### Problem
Leaving out every picture, copy the lines of the data exactly, from the first through the line containing "y is an exhilarating".

(Collection entries)
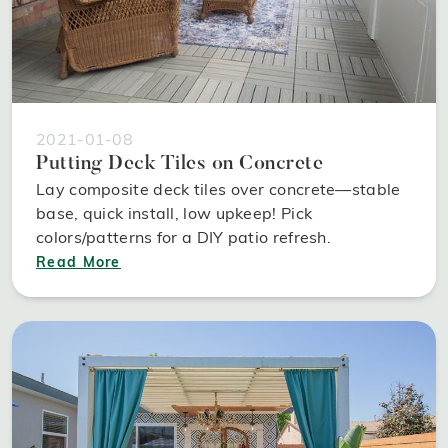
2021-01-08
Putting Deck Tiles on Concrete
Lay composite deck tiles over concrete—stable
base, quick install, low upkeep! Pick
colors/patterns for a DIY patio refresh.
Read More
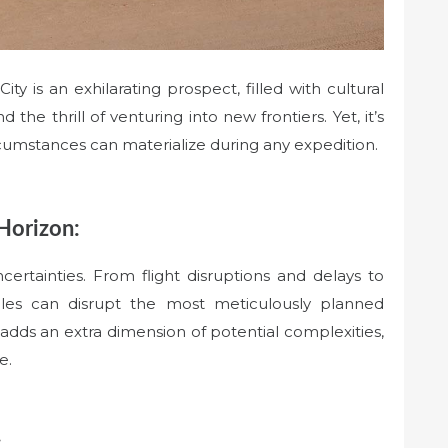
y is an exhilarating prospect, filled with cultural
the thrill of venturing into new frontiers. Yet, it’s
rcumstances can materialize during any expedition.
Horizon:
certainties. From flight disruptions and delays to
bles can disrupt the most meticulously planned
adds an extra dimension of potential complexities,
e.
:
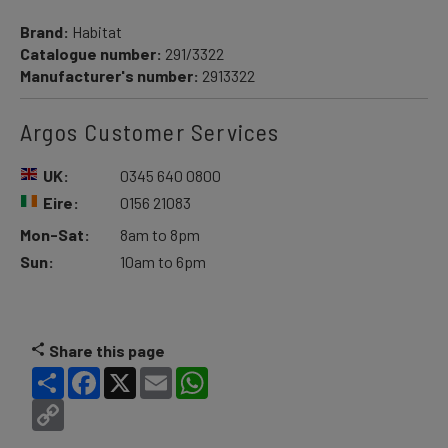
Brand:
Habitat
Catalogue number:
291/3322
Manufacturer's number:
2913322
Argos Customer Services
UK:
0345 640 0800
Eire:
0156 21083
Mon-Sat:
8am to 8pm
Sun:
10am to 6pm
Share this page
Share
Facebook
X
Email
WhatsApp
Copy
Link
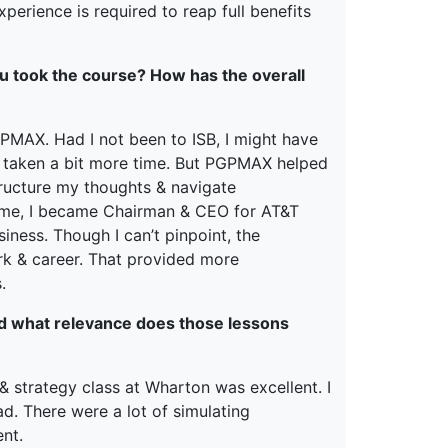
xperience is required to reap full benefits
u took the course? How has the overall
 PGPMAX. Had I not been to ISB, I might have
ve taken a bit more time. But PGPMAX helped
tructure my thoughts & navigate
mme, I became Chairman & CEO for AT&T
ness. Though I can’t pinpoint, the
 & career. That provided more
.
nd what relevance does those lessons
 & strategy class at Wharton was excellent. I
d. There were a lot of simulating
nt.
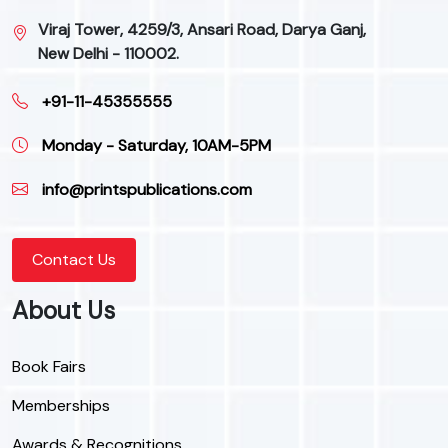
Viraj Tower, 4259/3, Ansari Road, Darya Ganj,
New Delhi - 110002.
+91-11-45355555
Monday - Saturday, 10AM-5PM
info@printspublications.com
Contact Us
About Us
Book Fairs
Memberships
Awards & Recognitions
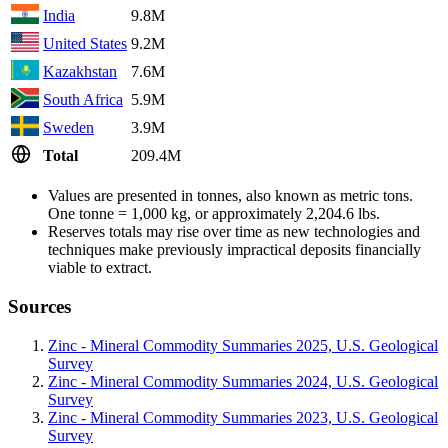
India
9.8M
United States
9.2M
Kazakhstan
7.6M
South Africa
5.9M
Sweden
3.9M
Total
209.4M
Values are presented in tonnes, also known as metric tons.
One tonne = 1,000 kg, or approximately 2,204.6 lbs.
Reserves totals may rise over time as new technologies and
techniques make previously impractical deposits financially
viable to extract.
Sources
Zinc - Mineral Commodity Summaries 2025, U.S. Geological
Survey
Zinc - Mineral Commodity Summaries 2024, U.S. Geological
Survey
Zinc - Mineral Commodity Summaries 2023, U.S. Geological
Survey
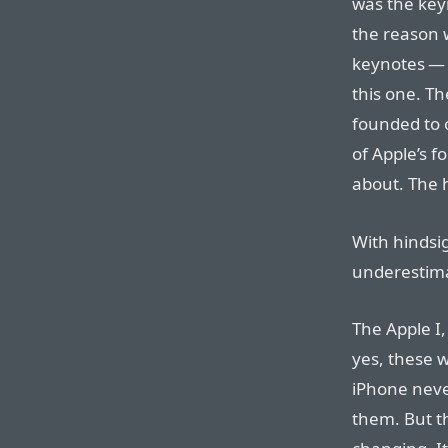
was the keyn
the reason 
keynotes — 
this one. T
founded to 
of Apple’s 
about. The 
With hindsig
underestima
The Apple I,
yes, these 
iPhone neve
them. But t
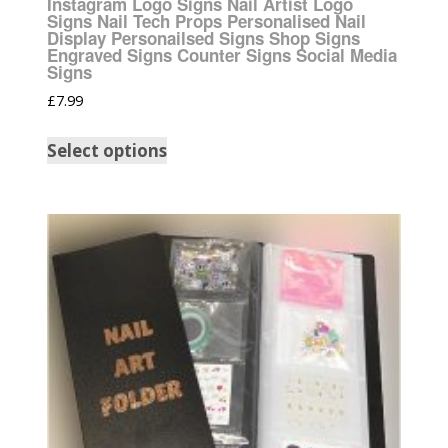
Instagram Logo Signs Nail Artist Logo
Signs Nail Tech Props Personalised Nail
Display Personailsed Signs Shop Signs
Engraved Signs Counter Signs Social Media
Signs
£
7.99
Select options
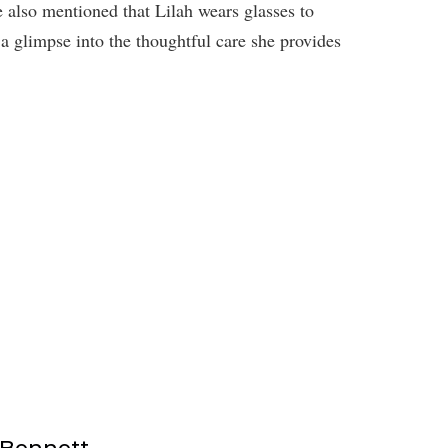
e also mentioned that Lilah wears glasses to
 a glimpse into the thoughtful care she provides
 Bennett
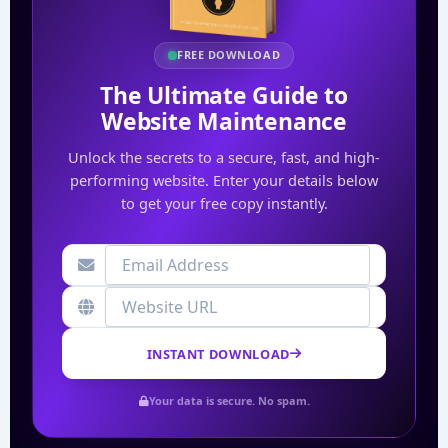
FREE DOWNLOAD
The Ultimate Guide to
Website Maintenance
Unlock the secrets to a secure, fast, and high-
performing website. Enter your details below
to get your free copy instantly.
INSTANT DOWNLOAD
Your data is secure. No spam.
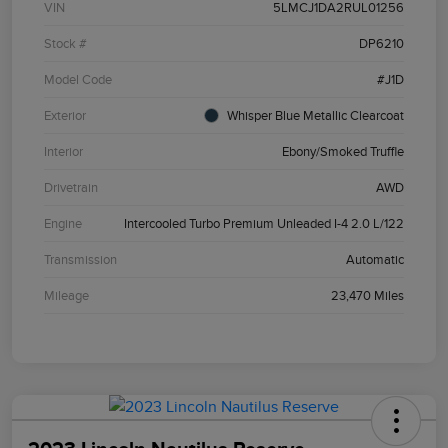
VIN
5LMCJ1DA2RUL01256
Stock #
DP6210
Model Code
#J1D
Exterior
Whisper Blue Metallic Clearcoat
Interior
Ebony/Smoked Truffle
Drivetrain
AWD
Engine
Intercooled Turbo Premium Unleaded I-4 2.0 L/122
Transmission
Automatic
Mileage
23,470 Miles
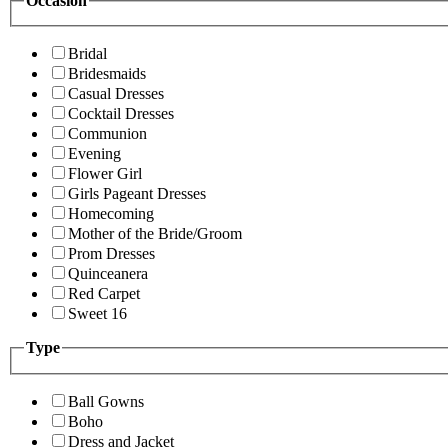
Occasion
Bridal
Bridesmaids
Casual Dresses
Cocktail Dresses
Communion
Evening
Flower Girl
Girls Pageant Dresses
Homecoming
Mother of the Bride/Groom
Prom Dresses
Quinceanera
Red Carpet
Sweet 16
Type
Ball Gowns
Boho
Dress and Jacket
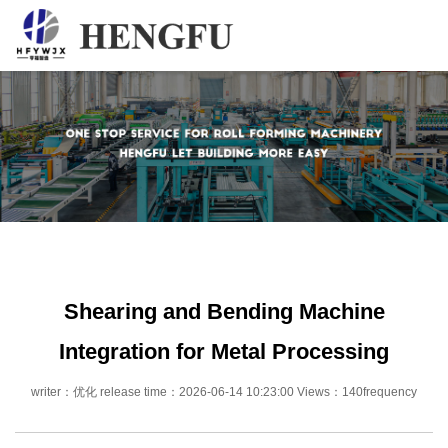
Home
Products
About
News
Contact
Shearing and Bending Machine
Integration for Metal Processing
writer：优化 release time：2026-06-14 10:23:00 Views：140frequency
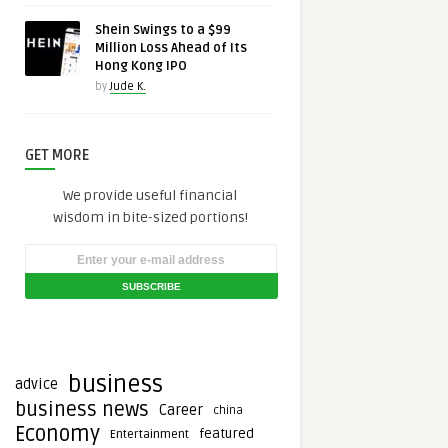
Shein Swings to a $99
Million Loss Ahead of Its
Hong Kong IPO
by
Jude K.
GET MORE
We provide useful financial
wisdom in bite-sized portions!
business
advice
business news
Career
china
Economy
featured
Entertainment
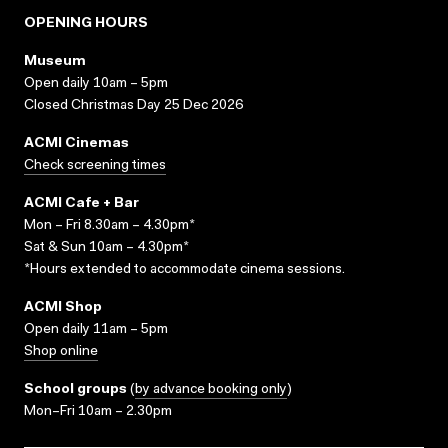
OPENING HOURS
Museum
Open daily 10am – 5pm
Closed Christmas Day 25 Dec 2026
ACMI Cinemas
Check screening times
ACMI Cafe + Bar
Mon – Fri 8.30am – 4.30pm*
Sat & Sun 10am – 4.30pm*
*Hours extended to accommodate cinema sessions.
ACMI Shop
Open daily 11am – 5pm
Shop online
School groups
(
by advance booking only
)
Mon–Fri 10am – 2.30pm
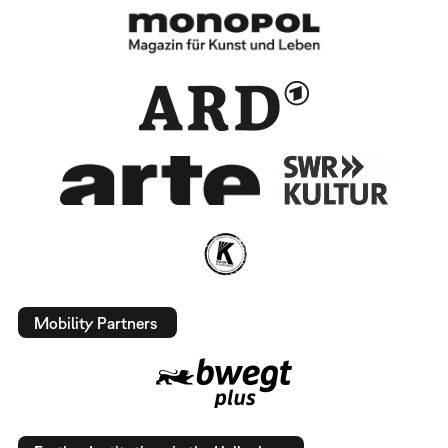
Mobility Partners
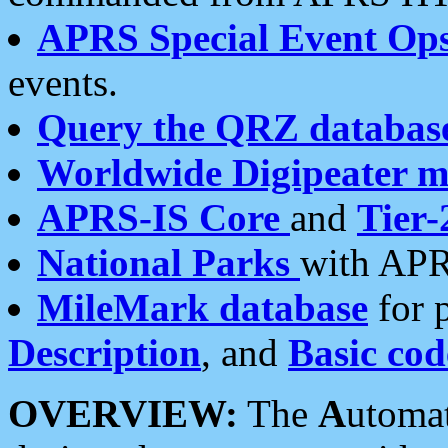
APRS Special Event Op
events.
Query the QRZ databas
Worldwide Digipeater 
APRS-IS Core
and
Tier-
National Parks
with APR
MileMark database
for 
Description
, and
Basic cod
OVERVIEW:
The
A
utoma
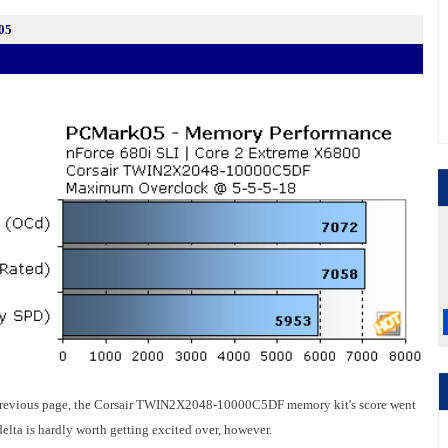
05
he previous page, the Corsair TWIN2X2048-10000C5DF memory kit's score went
lta is hardly worth getting excited over, however.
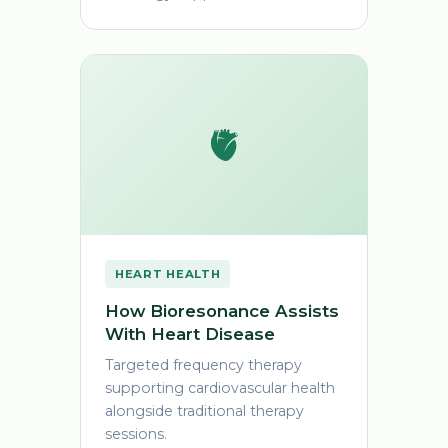
🫀
HEART HEALTH
How Bioresonance Assists
With Heart Disease
Targeted frequency therapy
supporting cardiovascular health
alongside traditional therapy
sessions.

### Task response
2021-01-08
Putting Deck Tiles on Concrete
Lay composite deck tiles over concrete—stable
base, quick install, low upkeep! Pick
colors/patterns for a DIY patio refresh.
Read More
y is an exhilarating prospect, filled with cultural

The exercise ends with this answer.